Using the MapR-FS JAR to Connect to the Cluster

The MapR-FS JAR file includes the MapR client libraries required to connect to the cluster. While this is strongly discouraged, application developers can bundle the MapR-FS JAR file in MapR-FS, MapR-DB, and MapR Streams applications instead of installing the MapR client on the edge node (node that runs the application). Applications should not bundle the MapR-FS JAR file unless the application meets certain requirements.

In many cases, nodes running applications with a bundled MapR-FS JAR file may run out of memory or shut down unexpectedly.

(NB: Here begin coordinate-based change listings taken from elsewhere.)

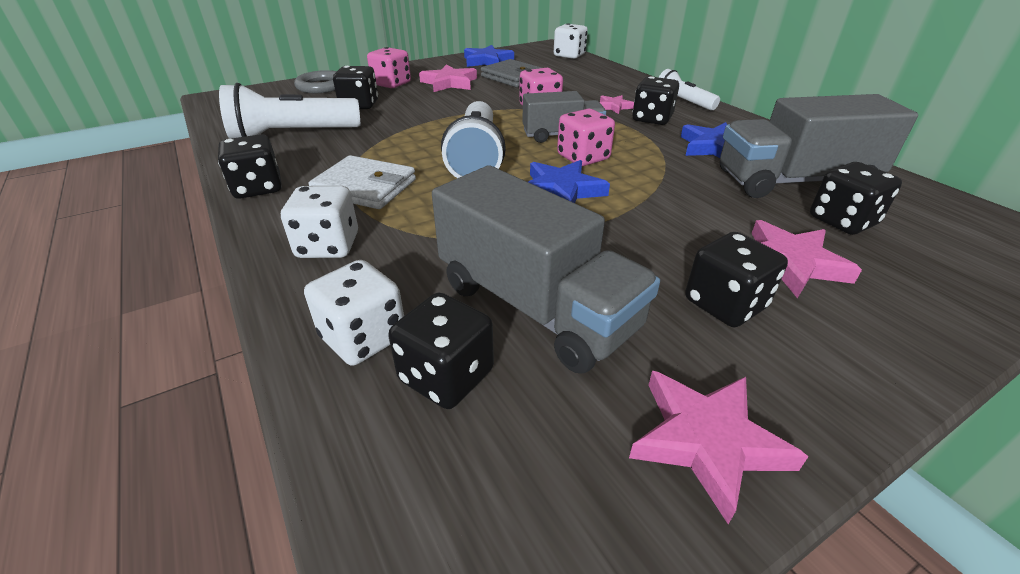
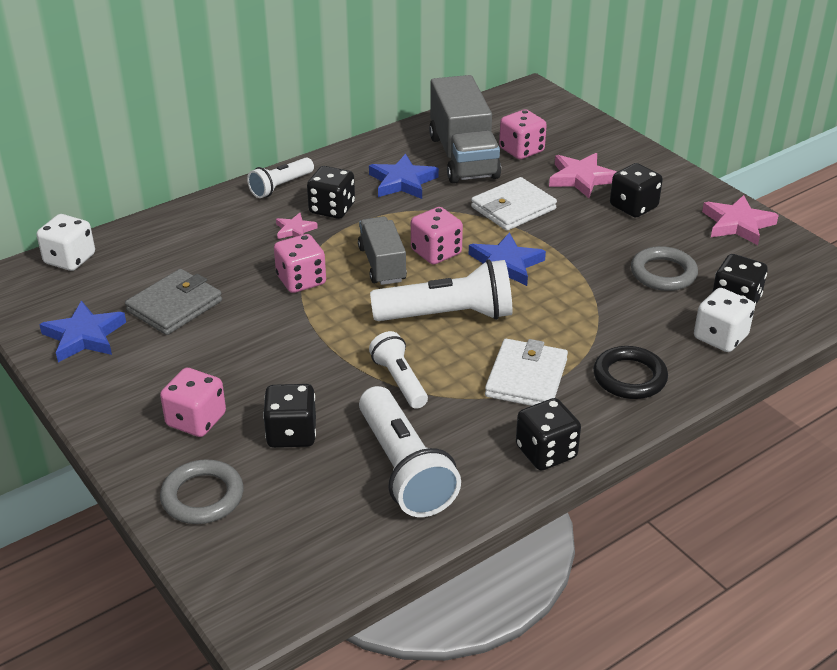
camera: 95 degrees left, 0 degrees up
white dice [281,186,358,258] -> black ring [593,346,668,399]
pink star [419,64,477,92] -> none
grey truck [432,165,660,374] -> grey ring [631,246,698,291]
black dice [810,162,902,235] -> pink dice [499,109,547,159]
none -> white flashlight [369,331,428,409]
none -> white wallet [471,177,557,231]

These errors generally occur when there is binary mismatch between the bundled JAR file and the version that the cluster expects.

Requirements

You can bundle the MapR-FS JAR (maprfs-<version>-mapr.jar) with applications that meet all of the following requirements:
  • The application communicates directly with the MapR-FS, MapR-DB, or MapR-Streams.
  • The application does not run as a MapReduce or YARN job/application on the cluster.
  • The application does not include MapR-FS JARs on the local machine in its classpath.
  • The application accesses a cluster that is not secure.

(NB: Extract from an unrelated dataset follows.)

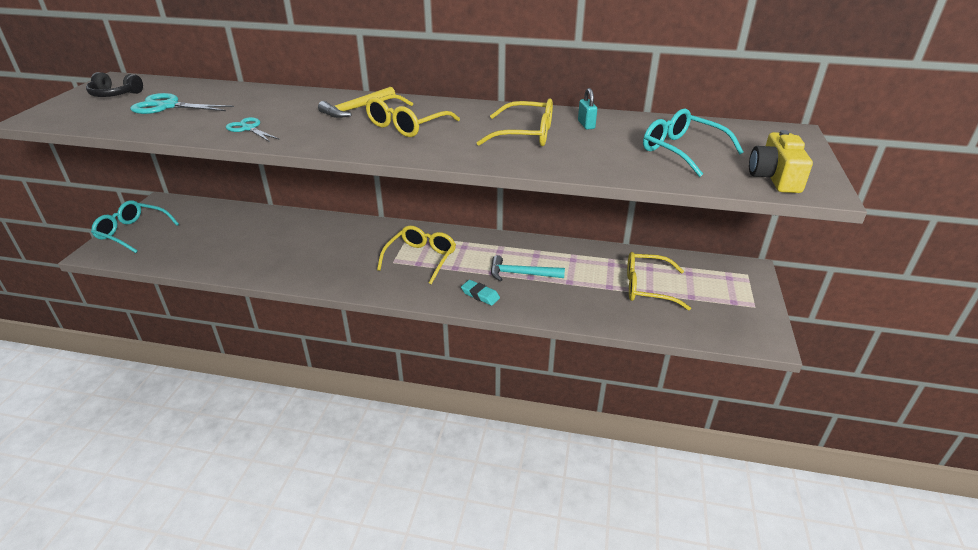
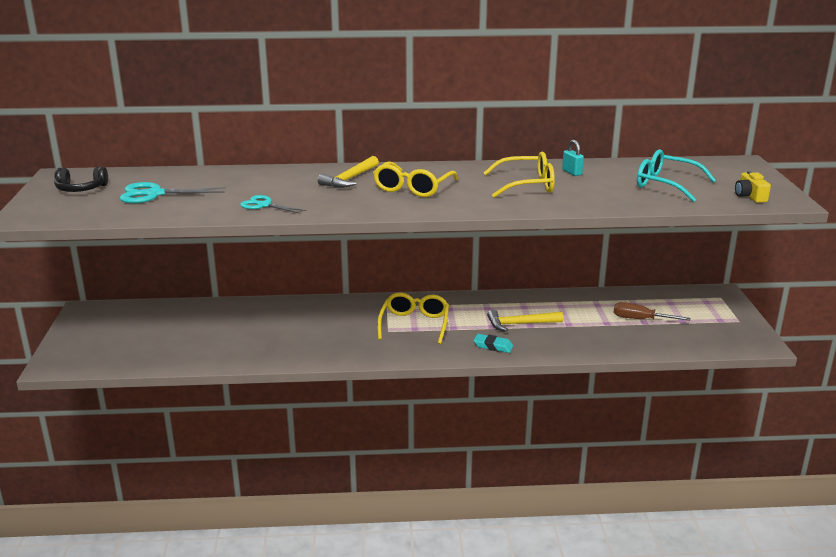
camera: 15 degrees left, 10 degrees down
turquoise glasses [91,200,179,253] -> none
turquoise hammer [491,255,565,281] -> yellow hammer [487,310,563,332]
yellow glasses [627,252,691,311] -> brown screwdriver [613,302,690,321]
yellow camera [749,130,813,193] -> yellow camera [735,171,771,203], size x0.66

Configuring the Cluster Connection

When you include the MapR-FS JAR in an application instead of installing the MapR Client on the edge node, you must create and configure a mapr-clusters.conf file on node that runs the application.

  1. Set a MAPR_HOME environment variable to a location such as /opt/mapr.
  2. Create the mapr-clusters.conf file in the $MAPR_HOME/conf directory.
  3. Configure the mapr-clusters.conf file with the cluster name and the list of CLDB nodes.

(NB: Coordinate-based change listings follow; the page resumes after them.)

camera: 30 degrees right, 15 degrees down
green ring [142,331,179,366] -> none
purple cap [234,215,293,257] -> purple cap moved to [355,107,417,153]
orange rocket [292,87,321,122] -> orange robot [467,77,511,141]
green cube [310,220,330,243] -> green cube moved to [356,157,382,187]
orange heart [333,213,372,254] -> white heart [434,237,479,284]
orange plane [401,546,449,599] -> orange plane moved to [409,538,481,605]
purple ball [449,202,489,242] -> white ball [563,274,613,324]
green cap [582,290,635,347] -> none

    For example, the mapr-clusters.conf on an edge node would contain the following content if it was connecting to a cluster named my.cluster with CLDB nodes on centos765, centos234, and centos123:

    my.cluster secure=false centos765 centos234 centos123

    For more information about how to configure mapr-clusters.conf, see mapr-clusters.conf.

For more information about how the MapR client connects to the MapR cluster, see Application Connections to the Cluster.

Using Maven to Include MapR-FS JAR as a Dependency

If you use Maven to bundle the MapR-FS JAR file with an application and you plan to run the application on a MapR cluster where a patch has been applied, ensure that you specify both a system scope and a local system path to the file.

For example, to bundle the MapR-FS 5.2 JAR file, the pom.xml file may include the following:
...
 <groupId>com.mapr.hadoop</groupId>
        <artifactId>maprfs</artifactId>
        <version>${mapr.core.version}</version>
        <scope>system</scope>
        <systemPath>/opt/mapr/lib/maprfs-5.2.0-mapr.jar</systemPath>
...

By default, the MapR Maven repository includes JAR files from http://repository.mapr.com/maven/. This default Maven repository includes JAR files associated with the GA packages for each MapR release. Therefore, when a patch has been applied to the cluster, failure to specify a system scope may result in errors due to a binary mismatch between the MapR-FS JAR files used by the application and the cluster.

Known Issues

Nodes running applications with a bundled MapR-FS JAR file may run out of memory or shut down unexpectedly in the following scenarios:
The version of the MapR-FS JAR included in the application differs from the version that is available on the cluster.
This may occur when a patch was applied to some, but not all the nodes in the cluster. It can also occur when Maven is bundling the GA version of the JAR file when the cluster expects a newer, patched version.
Two versions of the JAR are available on the node.
For YARN or MapReduce V1 applications, the TaskTracker or NodeManager nodes that run the tasks or containers store local versions of the dependencies included with the application. In this scenario, since both the cluster’s MapR-FS JAR and the version included in the application are available on the node, it is unknown which JAR will be used when processing the application.